+++ Source data
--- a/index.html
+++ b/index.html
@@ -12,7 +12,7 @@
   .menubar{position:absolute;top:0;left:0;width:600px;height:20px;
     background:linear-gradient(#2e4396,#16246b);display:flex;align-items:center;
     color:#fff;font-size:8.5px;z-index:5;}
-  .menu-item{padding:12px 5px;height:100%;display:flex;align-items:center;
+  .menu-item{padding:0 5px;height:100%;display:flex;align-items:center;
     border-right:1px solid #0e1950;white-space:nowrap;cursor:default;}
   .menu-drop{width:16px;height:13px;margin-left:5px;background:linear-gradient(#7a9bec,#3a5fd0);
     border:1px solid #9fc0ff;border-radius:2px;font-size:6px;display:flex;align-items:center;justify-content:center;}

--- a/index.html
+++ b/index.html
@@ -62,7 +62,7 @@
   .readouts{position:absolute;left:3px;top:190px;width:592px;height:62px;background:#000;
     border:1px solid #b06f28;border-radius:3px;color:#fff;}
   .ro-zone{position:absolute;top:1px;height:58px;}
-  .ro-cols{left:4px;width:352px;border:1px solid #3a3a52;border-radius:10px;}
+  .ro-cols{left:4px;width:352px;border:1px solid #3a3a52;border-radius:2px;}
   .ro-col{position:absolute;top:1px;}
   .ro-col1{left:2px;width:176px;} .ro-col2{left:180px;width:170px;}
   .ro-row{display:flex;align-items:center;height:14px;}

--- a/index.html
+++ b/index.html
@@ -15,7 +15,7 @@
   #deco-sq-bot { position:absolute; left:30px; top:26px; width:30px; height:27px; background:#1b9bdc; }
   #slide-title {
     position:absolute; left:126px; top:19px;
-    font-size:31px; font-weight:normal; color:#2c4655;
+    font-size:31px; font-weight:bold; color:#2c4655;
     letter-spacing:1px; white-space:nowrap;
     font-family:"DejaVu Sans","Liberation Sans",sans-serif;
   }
++++++
+++ Source data
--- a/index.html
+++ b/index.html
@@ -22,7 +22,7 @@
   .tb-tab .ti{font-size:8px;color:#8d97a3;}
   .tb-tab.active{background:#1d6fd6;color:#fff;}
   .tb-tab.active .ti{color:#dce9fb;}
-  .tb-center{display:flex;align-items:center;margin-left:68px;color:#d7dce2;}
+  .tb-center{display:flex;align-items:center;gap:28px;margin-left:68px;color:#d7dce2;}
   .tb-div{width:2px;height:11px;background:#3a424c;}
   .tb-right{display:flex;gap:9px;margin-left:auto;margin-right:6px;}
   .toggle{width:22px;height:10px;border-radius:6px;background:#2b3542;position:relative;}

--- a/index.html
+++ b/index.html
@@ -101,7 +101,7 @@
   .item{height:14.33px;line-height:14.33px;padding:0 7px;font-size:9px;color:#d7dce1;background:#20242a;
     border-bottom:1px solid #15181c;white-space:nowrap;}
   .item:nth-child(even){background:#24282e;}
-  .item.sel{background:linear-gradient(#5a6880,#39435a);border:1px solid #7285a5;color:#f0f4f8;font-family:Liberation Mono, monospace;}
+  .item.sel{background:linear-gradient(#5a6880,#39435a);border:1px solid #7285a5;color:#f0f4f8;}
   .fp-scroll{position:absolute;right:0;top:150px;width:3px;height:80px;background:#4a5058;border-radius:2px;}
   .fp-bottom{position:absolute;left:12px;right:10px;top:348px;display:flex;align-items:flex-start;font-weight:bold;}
++++++
* _What you are asked to do_: Search the data above for the string "white" and copy each line that has it.

* _Result_:
     border-right:1px solid #0e1950;white-space:nowrap;cursor:default;}
     letter-spacing:1px; white-space:nowrap;
     border-bottom:1px solid #15181c;white-space:nowrap;}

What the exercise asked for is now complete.